@johnvinod | March 30, 2021
Today’s reading is Mark 11: 15-19. When Jesus rode into Jerusalem on a donkey, it was the Passover Festival. The city was bustling with people from all over Israel, along with visitors from other nations.
In preparation for the Passover, every household was busy thoroughly and religiously cleaning their dwellings. The remembrance and celebration of the Passover were a serious business for the Jews. It was an opportunity not only to thank God for the liberation from Egyptian slavery, but also for passing on their religion to the next generation (Exodus 13). Therefore, they ceremonially searched every nook and even the tiniest bit of yeast, or food containing yeast, was wiped out of the house.
However, the only house that was overlooked year after year was the House of God. They had only one temple where sacrifices were accepted. Over the years, the temple and its sacrificial system became a symbol of a religion gone bad. It became a seat of corruption, exploitation, and commercialization of all sorts.
When Jesus entered the temple, he was greeted by the clinking of metal coins, flapping of a bird’s wings, bleating of lambs, the stench of the animal dung and bird droppings, along with the irritating noise of negotiations. However, what made him really furious, to the extent that he made a whip and drove out the sellers and exchangers from the temple? It was the fact that it was all being carried out in the court of the Gentiles.
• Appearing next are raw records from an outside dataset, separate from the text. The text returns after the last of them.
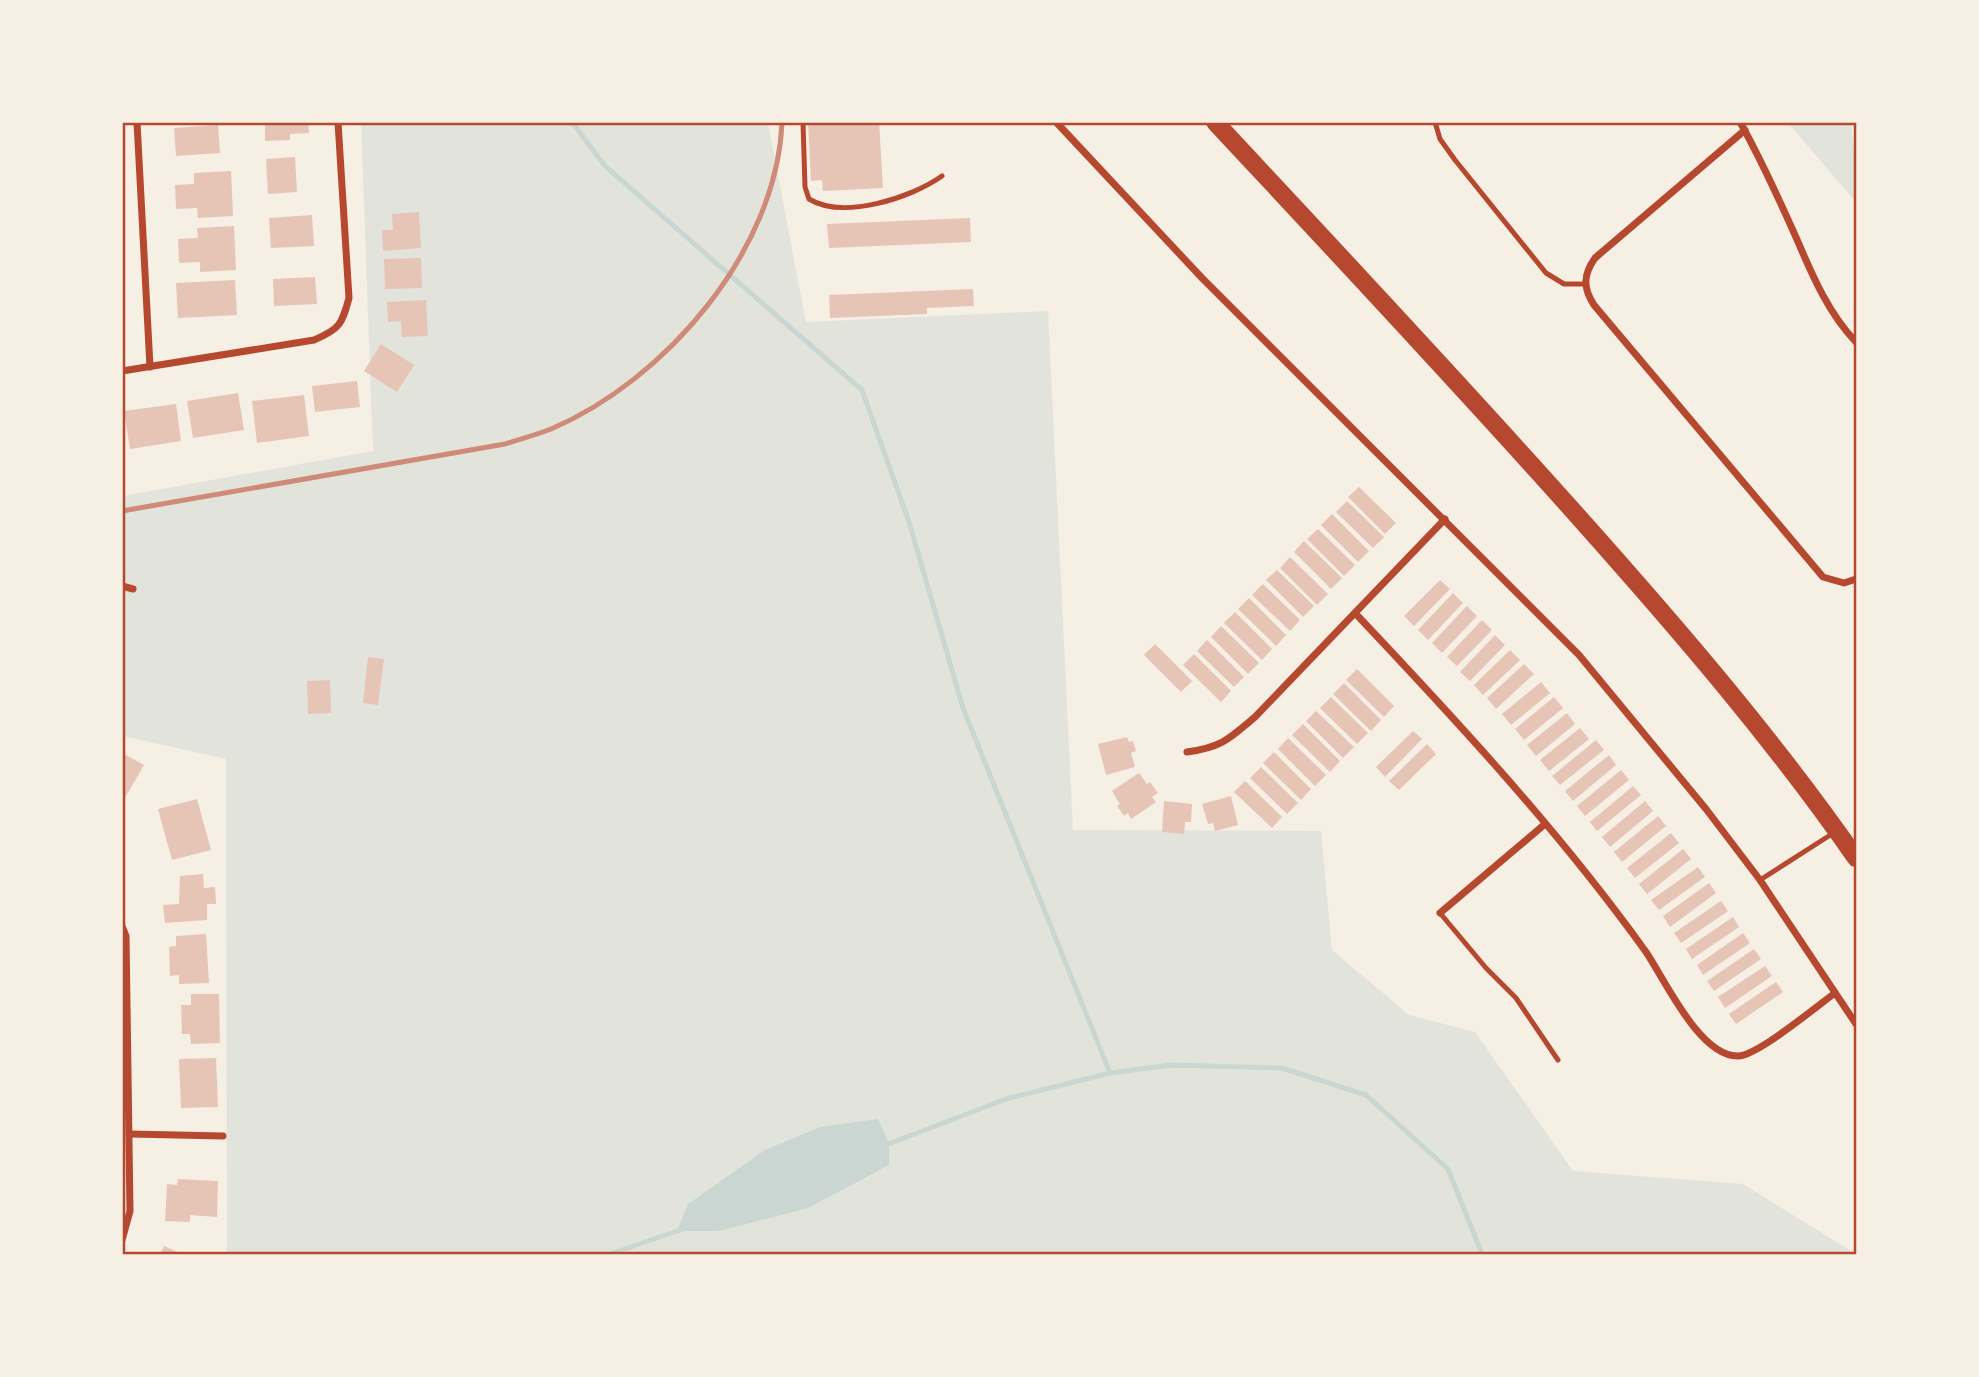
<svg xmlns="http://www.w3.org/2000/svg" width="1979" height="1377" font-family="Mulish,sans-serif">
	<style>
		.green { fill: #e2e4dc }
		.water { fill: #c9d6d2 }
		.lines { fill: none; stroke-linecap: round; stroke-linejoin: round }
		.stream { stroke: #c9d6d2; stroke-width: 5 }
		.building { fill: #e6c5b7 }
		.service { stroke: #b5482f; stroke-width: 5 }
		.minor { stroke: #b5482f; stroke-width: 7 }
		.trunk { stroke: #b5482f; stroke-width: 18 }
		.rail { stroke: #cf8b77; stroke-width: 5 }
		.neatline { fill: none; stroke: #b5482f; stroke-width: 2.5 }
	</style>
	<rect width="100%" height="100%" fill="#f6efe4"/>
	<g class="green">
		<path d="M 361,123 L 768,123 L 806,322 L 1048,311 L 1073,830 L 1321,831 L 1332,950 L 1409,1015 L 1475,1032 L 1573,1171 L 1743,1184 L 1856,1254 L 227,1254 L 226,759 L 123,736 L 123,496 L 373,451 Z"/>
		<path d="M 1788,123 L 1851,123 L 1856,168 L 1856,202 Z"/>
	</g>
	<path class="water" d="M 878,1119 L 889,1143 L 889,1165 L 808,1208 L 719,1231 L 677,1231 L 688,1204 L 765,1150 L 820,1127 Z"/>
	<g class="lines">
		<g class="stream">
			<path d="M 572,122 L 605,166 L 862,390 L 909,522 L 963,708 L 1110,1073"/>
			<path d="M 883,1146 L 1006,1099 L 1110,1073 L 1171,1065 L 1282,1068 L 1366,1095 L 1448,1169 L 1482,1254"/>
			<path d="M 610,1254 L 683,1229"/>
		</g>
	</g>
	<g class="building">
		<path d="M 265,122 L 308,122 L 309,133 L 290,134 L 290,140 L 265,141 Z"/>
		<path d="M 808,122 L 879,122 L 883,188 L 823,191 L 822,180 L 811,181 Z"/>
		<path d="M 218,125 L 220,153 L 176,156 L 174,128 Z"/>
		<path d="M 295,157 L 297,192 L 268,194 L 266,159 Z"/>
		<path d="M 231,171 L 233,216 L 198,218 L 197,208 L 176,209 L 175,185 L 194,184 L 194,173 Z"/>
		<path d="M 419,212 L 421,248 L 383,251 L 382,230 L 393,230 L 392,214 Z"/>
		<path d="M 312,215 L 314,246 L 271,248 L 269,218 Z"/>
		<path d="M 970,218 L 971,242 L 829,248 L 827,224 Z"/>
		<path d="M 234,226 L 236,270 L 200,272 L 200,262 L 179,263 L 178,239 L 198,238 L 197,228 Z"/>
		<path d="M 421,258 L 422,288 L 385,289 L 384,259 Z"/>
		<path d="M 315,277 L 317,304 L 274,306 L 273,279 Z"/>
		<path d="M 235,280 L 237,315 L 178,318 L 176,283 Z"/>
		<path d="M 973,289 L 974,306 L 927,308 L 927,314 L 830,318 L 829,295 Z"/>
		<path d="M 426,300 L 428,336 L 402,337 L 401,321 L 388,322 L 387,302 Z"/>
		<path d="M 381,344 L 414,365 L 397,392 L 364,371 Z"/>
		<path d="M 357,381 L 360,407 L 315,412 L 312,386 Z"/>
		<path d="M 238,393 L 244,430 L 193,438 L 187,401 Z"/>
		<path d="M 304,395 L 309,436 L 257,443 L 252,401 Z"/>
		<path d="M 176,404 L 181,441 L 130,449 L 124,411 Z"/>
		<path d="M 1359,487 L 1396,523 L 1385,534 L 1348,497 Z"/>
		<path d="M 1347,501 L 1384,537 L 1373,548 L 1336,512 Z"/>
		<path d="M 1332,514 L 1369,551 L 1358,562 L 1321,525 Z"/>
		<path d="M 1318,529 L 1355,565 L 1344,576 L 1307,539 Z"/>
		<path d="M 1304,541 L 1342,578 L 1331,589 L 1294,552 Z"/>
		<path d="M 1290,557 L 1328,594 L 1317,605 L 1280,568 Z"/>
		<path d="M 1277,570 L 1314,606 L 1303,617 L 1266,580 Z"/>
		<path d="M 1440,580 L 1450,589 L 1414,626 L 1404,616 Z"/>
		<path d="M 1263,584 L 1300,620 L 1290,631 L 1252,595 Z"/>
		<path d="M 1453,593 L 1463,603 L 1428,640 L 1418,630 Z"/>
		<path d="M 1249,598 L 1286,635 L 1276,646 L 1238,609 Z"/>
		<path d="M 1467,606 L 1477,616 L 1442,653 L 1432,643 Z"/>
		<path d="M 1235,612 L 1272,649 L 1262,660 L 1224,623 Z"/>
		<path d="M 1482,620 L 1492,630 L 1457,666 L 1447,657 Z"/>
		<path d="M 1221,626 L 1259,663 L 1248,674 L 1211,637 Z"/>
		<path d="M 1495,635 L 1505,645 L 1470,681 L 1460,672 Z"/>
		<path d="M 1207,640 L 1244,677 L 1234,687 L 1197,651 Z"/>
		<path d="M 1155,644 L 1192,681 L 1181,692 L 1144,655 Z"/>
		<path d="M 1510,650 L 1520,660 L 1483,695 L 1474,685 Z"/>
		<path d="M 1194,654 L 1231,691 L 1221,702 L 1183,665 Z"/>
		<path d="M 368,657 L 384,659 L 378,705 L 363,703 Z"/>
		<path d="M 1524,664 L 1534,674 L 1496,709 L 1487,698 Z"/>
		<path d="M 1357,669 L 1394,706 L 1384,717 L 1346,680 Z"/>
		<path d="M 330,680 L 331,713 L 308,714 L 307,681 Z"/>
		<path d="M 1541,682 L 1550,693 L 1511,725 L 1502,714 Z"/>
		<path d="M 1344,683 L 1381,720 L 1371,731 L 1333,694 Z"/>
		<path d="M 1331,697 L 1368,733 L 1357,744 L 1320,708 Z"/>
		<path d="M 1554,697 L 1563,708 L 1524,740 L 1515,729 Z"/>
		<path d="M 1316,711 L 1354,747 L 1343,758 L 1306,721 Z"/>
		<path d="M 1567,713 L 1575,724 L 1536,756 L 1527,745 Z"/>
		<path d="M 1303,724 L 1340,761 L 1330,772 L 1292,735 Z"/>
		<path d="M 1580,728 L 1589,739 L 1549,771 L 1540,760 Z"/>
		<path d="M 1413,731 L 1422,739 L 1385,777 L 1376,767 Z"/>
		<path d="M 1127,737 L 1129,742 L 1133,741 L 1136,751 L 1131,753 L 1135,767 L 1106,775 L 1098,744 Z"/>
		<path d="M 1288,738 L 1326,775 L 1315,786 L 1278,749 Z"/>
		<path d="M 1596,740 L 1604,750 L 1560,785 L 1552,776 Z"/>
		<path d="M 1427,744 L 1436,754 L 1399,790 L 1389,781 Z"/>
		<path d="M 1274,752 L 1311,789 L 1301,800 L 1263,763 Z"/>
		<path d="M 122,753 L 144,765 L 122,803 Z"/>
		<path d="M 1609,755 L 1616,765 L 1573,801 L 1565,791 Z"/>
		<path d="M 1261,767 L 1298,803 L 1287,814 L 1250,778 Z"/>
		<path d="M 1621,770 L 1629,780 L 1585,816 L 1577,806 Z"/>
		<path d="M 1139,773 L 1147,784 L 1150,782 L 1158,793 L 1152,797 L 1156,802 L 1131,819 L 1128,813 L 1124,816 L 1117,806 L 1120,804 L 1112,791 Z"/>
		<path d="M 1245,781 L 1282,817 L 1272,828 L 1234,792 Z"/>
		<path d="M 1633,786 L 1641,795 L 1597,831 L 1590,822 Z"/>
		<path d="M 1231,796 L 1238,825 L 1215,831 L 1213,823 L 1208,824 L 1202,804 Z"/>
		<path d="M 197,799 L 211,850 L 172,860 L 158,809 Z"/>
		<path d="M 1164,801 L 1192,804 L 1191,822 L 1185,822 L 1184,834 L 1162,832 Z"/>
		<path d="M 1645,801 L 1653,811 L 1610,847 L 1602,837 Z"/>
		<path d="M 1658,816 L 1666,826 L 1622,862 L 1614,852 Z"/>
		<path d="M 1671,833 L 1679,843 L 1635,878 L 1627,868 Z"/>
		<path d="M 1683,849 L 1691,859 L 1647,894 L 1639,884 Z"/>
		<path d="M 1698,867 L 1705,877 L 1659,910 L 1651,900 Z"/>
		<path d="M 203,874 L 204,888 L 215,887 L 216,904 L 207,904 L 207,920 L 165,923 L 163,905 L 179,904 L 180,876 Z"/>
		<path d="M 1709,883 L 1716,893 L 1670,927 L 1663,916 Z"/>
		<path d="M 1721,901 L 1728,911 L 1681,943 L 1674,933 Z"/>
		<path d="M 1733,917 L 1739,927 L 1692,959 L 1686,949 Z"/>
		<path d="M 1743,933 L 1750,943 L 1703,975 L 1697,965 Z"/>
		<path d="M 206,934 L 209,983 L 179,984 L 179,975 L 170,976 L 169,947 L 176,946 L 176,936 Z"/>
		<path d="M 1754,949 L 1761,959 L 1714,991 L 1707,981 Z"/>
		<path d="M 1765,966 L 1772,976 L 1725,1008 L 1718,997 Z"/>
		<path d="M 1776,982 L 1783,992 L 1736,1024 L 1729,1014 Z"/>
		<path d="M 191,994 L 219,994 L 220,1043 L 191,1044 L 190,1034 L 182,1034 L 181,1005 L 191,1005 Z"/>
		<path d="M 216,1058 L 218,1107 L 181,1108 L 179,1059 Z"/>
		<path d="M 178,1179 L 218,1181 L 217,1217 L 190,1215 L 190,1222 L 165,1221 L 167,1184 L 177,1185 Z"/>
		<path d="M 164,1246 L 182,1254 L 160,1254 Z"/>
	</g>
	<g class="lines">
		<g class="service">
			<path d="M 803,122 L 805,187 L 809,199 C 843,220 911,198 942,176"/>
			<path d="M 1435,122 L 1440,139 L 1455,160 L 1546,273 L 1564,284 L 1584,284"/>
			<path d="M 1760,880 L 1835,832"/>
			<path d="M 1440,913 L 1486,968 L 1516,998 L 1558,1060"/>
		</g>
		<g class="minor">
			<path d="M 137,122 L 150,367"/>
			<path d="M 1056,122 L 1202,278 L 1579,655 L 1706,809 L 1760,880 L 1856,1024"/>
			<path d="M 1740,122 C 1761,159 1778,197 1795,235 C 1811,272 1827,312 1856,342"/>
			<path d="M 1745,130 L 1595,258 C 1583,275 1583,288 1594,305 L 1823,577 L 1844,583 L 1856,579"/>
			<path d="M 122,371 L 314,340 C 340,329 342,324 349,298 L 338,122"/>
			<path d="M 122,586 L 133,589"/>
			<path d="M 1355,613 C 1457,721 1559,831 1646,952 C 1665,980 1700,1057 1738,1056 C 1757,1056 1817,1006 1835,993"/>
			<path d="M 1187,752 C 1222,747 1229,739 1255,717 L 1445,519"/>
			<path d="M 1440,913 L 1545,824"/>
			<path d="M 122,926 L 126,936 L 130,1211 L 122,1240"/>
			<path d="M 130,1134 L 223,1136"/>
		</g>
		<path class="trunk" d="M 1215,122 C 1339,255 1463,387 1583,522 C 1680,631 1773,739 1856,858"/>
		<path class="rail" d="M 122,511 L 505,444 C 520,439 536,435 551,429 C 666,380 777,250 782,122"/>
	</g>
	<rect width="1979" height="1377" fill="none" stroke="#f6efe4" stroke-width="248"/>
	<rect x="124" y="124" width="1731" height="1129" class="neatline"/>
</svg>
By design, the temple welcomed and provided a spacious court for the people of all nations to come and pray there. This court was now filled with stalls, tents, animals, and sellers engaged in a profitable commerce. This outraged Jesus as he recalled the prayer of king Solomon, offered at the dedication of this Temple:
“Likewise when foreigners, who are not of your people Israel, come from a distant land because of your great name, and your mighty hand, and your outstretched arm, when they come and pray toward this house, 33 may you hear from heaven your dwelling place, and do whatever the foreigners ask of you, in order that all the peoples of the earth may know your name and fear you, as do your people Israel, and that they may know that your name has been invoked on this house that I have built” (2 Chronicles 6:32-33 NRSV).
He also remembered prophet Isaiah’s powerful words:
“…for my house shall be called a house of prayer for all peoples. Thus says the Lord God, who gathers the outcasts of Israel, I will gather others to them besides those already gathered” (Isaiah 56: 7b-8 NRSV).
With all that Jesus witnessed in the Gentile’s court, there was hardly any room left for the foreigners to assemble. The commercialization was hindering the nations from seeking God and praying to him. Jesus knew that those who pushed prayer out of the temple, turning it instead into a religious flea market, must be driven out! Jesus finally cleansed the house of God, which the people of God had neglected for long.
May the cleansing of the temple in Jerusalem lead us to look into our own churches. The institutionalization of a spiritual movement that Jesus started has been turned into a full-fledged profitable, professional, commercial enterprise. We are proud of running our churches like companies where prayers and missions…reaching out to the foreigners, the refugees, the vulnerable people, and those seeking God has been pushed out. We have become so inward looking and businesslike that the original mission of the church has been all but forgotten. Would we allow the Lord Jesus Christ to thoroughly search and clean us, and our businesses,…err…churches today?